Maya's applicability for visualizing scientific research data has been previously recognized29,30,31. Maya was designed as a database for storing graphical information, which is deposited in objects called ‘nodes’. The nodes have properties (or attributes) that store information that pertains to their changeable characteristics and data can flow between nodes. Maya's graphical user interface (GUI) consists of over 900 commands, allowing users to create, modify and manipulate these nodes. Behind every GUI-accessible command is a script written in the Maya Embedded Language (MEL). MEL supports the customization of existing commands or the development of new commands to perform specific tasks that are not already part of Maya's default menu set. Maya also provides application programming interfaces (APIs) for C++ and the Python programming language (http://www.python.org).

Titanium surfaces

The surfaces of three different titanium substrates, containing sub-nanometric, nanometric and micro-/nano-structured surface topographies were examined in this study. In order to create accurate 3D models, AFM surfaces topography data files were used. A scanning probe microscope (Solver P7LS, NT-MDT) was used to obtain images of the surface morphology and to quantitatively measure and analyze the surface roughness of these metallic surfaces on the nanometer scale, as described elsewhere25. All of the roughness data presented are the average obtained from four separate scans of 10 μm × 10 μm areas. Five parameters were used for the characterization of surfaces: average roughness (Ra), root mean square (RMS) roughness (Rq), maximum height (Rmax), skewness (Rskw) and kurtosis (Rkur)14,28,32.

Titanium surfaces with sub-nanometer surface roughness were obtained via the deposition of 12 nm thickness titanium films on silicon wafers (henceforth referred to as 12 nm films). These films were fabricated using a Kurt J Lesker CMS - 18 magnetron sputtering thin film deposition system as previously described27. This approach allowed the controlled atomic deposition of titanium onto the substrates for the purposes of producing metallic thin films with sub-nanoscopic and nanoscopic surface roughness33. The surfaces of the 12 nm films were found to be remarkably smooth on the sub-nanometer scale, i.e., Ra of 0.20 nm and Rq of 0.24 nm on the 10 μm × 10 μm scanning areas34. The superhydrophobic titanium surfaces (with a water contact angle of θW = 166°) were fabricated using a femtosecond laser ablation technique. The resulting surfaces contained two tier micro- and nanoscale quasi-periodic self-organized structures that mimicked the surface of the Nelumbo nucifera lotus leaf13. Surface topography data were derived from AFM data analysis.

AFM data import

The raw data obtained using AFM were converted to a text file format using the free, open-source application Gwyddion (http://gwyddion.net/). The text files were then re-formatted as comma-separated value (CSV) files. The surface topography values from the CSV files were then imported into the Maya software package as 3D objects, using a custom Python script. Python, an open-source dynamic programming language, became part of Maya's API in version 8.5. The script was written in Maya's Script Editor, which simplifies the creation of interface components, such as a user window where the functions can be accessed from within the application menu.

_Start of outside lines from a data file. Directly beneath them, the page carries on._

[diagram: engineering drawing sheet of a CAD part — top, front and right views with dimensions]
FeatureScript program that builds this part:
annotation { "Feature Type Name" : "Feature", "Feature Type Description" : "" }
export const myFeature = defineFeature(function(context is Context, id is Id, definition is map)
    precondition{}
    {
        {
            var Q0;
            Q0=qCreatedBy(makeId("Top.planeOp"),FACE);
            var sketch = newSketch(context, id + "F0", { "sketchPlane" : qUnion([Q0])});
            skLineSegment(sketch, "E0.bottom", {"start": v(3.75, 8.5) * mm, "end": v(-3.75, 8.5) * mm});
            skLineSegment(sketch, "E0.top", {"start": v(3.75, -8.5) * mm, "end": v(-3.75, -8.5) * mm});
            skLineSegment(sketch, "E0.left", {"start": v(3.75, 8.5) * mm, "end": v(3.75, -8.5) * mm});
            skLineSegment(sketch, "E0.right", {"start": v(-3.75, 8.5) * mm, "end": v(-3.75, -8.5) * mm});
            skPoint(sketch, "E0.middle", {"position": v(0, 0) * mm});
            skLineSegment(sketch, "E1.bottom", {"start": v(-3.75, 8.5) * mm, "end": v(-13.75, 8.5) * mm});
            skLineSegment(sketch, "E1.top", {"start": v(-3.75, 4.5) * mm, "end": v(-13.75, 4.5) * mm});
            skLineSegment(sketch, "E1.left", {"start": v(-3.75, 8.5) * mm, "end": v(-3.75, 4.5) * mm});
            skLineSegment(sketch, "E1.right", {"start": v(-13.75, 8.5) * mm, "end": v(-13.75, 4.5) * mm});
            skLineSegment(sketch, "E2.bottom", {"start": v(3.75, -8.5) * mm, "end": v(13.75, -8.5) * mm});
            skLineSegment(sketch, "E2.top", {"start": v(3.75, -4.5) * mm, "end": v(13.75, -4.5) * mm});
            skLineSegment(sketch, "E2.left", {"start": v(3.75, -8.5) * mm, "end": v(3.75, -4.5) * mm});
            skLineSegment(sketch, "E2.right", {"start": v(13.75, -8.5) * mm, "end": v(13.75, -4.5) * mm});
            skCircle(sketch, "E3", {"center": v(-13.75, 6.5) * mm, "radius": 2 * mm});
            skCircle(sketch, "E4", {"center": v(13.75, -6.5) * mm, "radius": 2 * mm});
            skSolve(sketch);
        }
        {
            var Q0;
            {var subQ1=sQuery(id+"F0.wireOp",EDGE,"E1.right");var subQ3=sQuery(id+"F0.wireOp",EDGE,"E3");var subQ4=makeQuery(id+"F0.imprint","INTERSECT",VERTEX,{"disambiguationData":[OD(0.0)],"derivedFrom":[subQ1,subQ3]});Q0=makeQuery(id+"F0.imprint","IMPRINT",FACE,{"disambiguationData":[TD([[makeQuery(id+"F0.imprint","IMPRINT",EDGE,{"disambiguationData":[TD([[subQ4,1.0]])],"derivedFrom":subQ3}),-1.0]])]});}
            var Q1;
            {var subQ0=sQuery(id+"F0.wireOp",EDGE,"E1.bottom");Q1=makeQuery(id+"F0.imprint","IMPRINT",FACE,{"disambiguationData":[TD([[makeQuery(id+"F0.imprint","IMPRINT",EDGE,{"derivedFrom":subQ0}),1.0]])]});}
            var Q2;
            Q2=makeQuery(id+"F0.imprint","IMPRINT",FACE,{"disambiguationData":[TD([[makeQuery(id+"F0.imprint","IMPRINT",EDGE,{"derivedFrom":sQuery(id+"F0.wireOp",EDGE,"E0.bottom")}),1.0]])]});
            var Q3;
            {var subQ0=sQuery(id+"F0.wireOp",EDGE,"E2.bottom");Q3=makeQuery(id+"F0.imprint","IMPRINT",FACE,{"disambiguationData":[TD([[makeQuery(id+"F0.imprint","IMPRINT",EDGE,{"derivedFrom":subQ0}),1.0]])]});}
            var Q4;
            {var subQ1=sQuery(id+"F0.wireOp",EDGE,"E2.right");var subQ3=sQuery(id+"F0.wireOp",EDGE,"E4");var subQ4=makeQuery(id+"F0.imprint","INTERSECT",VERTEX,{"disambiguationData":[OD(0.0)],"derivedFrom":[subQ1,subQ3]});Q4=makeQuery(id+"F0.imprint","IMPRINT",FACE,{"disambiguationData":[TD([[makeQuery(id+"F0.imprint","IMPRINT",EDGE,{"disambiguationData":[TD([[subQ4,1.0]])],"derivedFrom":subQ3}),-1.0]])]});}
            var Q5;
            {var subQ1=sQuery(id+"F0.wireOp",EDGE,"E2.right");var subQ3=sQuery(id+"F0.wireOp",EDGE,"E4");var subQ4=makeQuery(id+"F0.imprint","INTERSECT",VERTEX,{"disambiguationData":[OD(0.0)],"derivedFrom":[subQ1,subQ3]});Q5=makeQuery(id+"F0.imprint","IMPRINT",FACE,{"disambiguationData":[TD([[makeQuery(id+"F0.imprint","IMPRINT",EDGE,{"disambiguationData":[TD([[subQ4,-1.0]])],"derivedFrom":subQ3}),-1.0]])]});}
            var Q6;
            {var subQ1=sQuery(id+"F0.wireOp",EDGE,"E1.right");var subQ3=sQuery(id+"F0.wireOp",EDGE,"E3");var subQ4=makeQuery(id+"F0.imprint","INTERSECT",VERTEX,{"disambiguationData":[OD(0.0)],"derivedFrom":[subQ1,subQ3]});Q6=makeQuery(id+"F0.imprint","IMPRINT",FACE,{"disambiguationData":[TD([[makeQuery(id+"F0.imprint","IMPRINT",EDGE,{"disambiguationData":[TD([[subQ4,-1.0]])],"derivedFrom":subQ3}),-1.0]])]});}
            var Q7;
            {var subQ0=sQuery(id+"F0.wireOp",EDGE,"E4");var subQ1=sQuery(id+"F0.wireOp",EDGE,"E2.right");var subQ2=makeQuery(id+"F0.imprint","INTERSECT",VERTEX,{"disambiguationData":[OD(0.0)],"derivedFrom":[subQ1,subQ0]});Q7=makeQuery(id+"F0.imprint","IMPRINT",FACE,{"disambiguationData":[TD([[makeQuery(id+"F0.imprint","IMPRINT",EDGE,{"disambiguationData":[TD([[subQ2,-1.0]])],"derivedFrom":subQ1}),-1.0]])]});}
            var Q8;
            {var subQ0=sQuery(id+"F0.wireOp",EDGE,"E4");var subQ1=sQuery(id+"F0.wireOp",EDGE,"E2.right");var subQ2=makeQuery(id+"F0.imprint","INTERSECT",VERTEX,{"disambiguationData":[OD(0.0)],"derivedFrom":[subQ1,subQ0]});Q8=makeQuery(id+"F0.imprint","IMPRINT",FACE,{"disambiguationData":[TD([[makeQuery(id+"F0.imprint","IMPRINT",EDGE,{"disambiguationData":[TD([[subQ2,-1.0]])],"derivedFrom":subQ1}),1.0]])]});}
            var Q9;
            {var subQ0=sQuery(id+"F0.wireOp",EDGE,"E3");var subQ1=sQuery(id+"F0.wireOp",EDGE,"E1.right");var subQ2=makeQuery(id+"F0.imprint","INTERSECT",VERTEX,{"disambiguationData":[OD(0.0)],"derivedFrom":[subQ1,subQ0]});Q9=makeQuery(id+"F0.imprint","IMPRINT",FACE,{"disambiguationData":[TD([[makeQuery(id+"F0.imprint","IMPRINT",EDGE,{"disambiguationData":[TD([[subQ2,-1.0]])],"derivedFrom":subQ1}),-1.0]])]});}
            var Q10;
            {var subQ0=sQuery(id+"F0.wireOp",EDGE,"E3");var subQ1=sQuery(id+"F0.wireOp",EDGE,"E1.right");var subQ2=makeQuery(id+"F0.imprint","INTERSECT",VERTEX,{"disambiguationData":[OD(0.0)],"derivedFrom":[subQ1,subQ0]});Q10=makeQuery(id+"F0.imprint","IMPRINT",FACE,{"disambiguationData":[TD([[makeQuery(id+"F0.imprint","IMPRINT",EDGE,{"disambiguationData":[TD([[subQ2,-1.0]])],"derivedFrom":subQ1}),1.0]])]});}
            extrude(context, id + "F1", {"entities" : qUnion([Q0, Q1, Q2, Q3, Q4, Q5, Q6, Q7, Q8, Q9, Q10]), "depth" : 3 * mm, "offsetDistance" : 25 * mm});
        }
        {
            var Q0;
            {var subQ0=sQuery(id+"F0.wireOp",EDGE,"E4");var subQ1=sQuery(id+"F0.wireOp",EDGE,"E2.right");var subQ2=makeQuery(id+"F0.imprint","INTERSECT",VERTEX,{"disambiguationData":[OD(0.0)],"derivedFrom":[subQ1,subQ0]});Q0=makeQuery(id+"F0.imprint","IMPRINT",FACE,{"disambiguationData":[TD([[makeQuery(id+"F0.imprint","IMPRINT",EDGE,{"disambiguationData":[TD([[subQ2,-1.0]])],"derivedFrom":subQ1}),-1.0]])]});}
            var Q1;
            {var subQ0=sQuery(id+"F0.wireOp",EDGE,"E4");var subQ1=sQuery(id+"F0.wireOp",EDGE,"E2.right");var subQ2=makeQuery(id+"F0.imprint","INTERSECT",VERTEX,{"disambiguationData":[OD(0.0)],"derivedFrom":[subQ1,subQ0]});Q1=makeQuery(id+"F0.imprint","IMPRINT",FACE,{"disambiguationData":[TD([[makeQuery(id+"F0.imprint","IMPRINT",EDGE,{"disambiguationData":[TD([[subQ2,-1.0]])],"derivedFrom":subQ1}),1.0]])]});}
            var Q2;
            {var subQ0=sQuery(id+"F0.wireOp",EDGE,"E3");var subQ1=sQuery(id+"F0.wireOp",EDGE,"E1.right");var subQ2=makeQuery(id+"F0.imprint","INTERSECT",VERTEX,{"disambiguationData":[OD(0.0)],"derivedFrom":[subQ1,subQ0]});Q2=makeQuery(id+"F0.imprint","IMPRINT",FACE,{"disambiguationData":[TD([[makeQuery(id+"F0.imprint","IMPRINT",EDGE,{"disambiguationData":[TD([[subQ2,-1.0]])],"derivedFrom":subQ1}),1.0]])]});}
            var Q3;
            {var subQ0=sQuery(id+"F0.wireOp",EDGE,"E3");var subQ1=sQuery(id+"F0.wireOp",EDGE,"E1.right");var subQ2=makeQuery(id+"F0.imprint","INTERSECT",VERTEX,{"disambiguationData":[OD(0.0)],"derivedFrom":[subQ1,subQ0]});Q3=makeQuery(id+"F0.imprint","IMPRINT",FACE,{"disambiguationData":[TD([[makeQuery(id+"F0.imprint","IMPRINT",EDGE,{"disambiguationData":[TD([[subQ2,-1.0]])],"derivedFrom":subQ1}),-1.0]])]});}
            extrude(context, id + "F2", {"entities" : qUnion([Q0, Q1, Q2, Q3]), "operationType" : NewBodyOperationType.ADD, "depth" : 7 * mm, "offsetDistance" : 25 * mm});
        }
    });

The surface models were visualized using a polygonal geometry consisting of 3D points (vertices) connected with lines (edges).

Rendering and post-production

The final animations were rendered using the mental ray plug-in (http://www.mentalimages.com/products/mental-ray) as a sequence of images in the TARGA format. To enable the greatest flexibility in future applications of the animations, full-HD 1080p (1920 × 1080 pixels) resolution and the production quality preset were selected. Post-production was completed using Adobe Premier CS5.5, where additional information was added to the movie sequences, such as titles and text overlays of color map values. The movies were then exported in an MPEG format.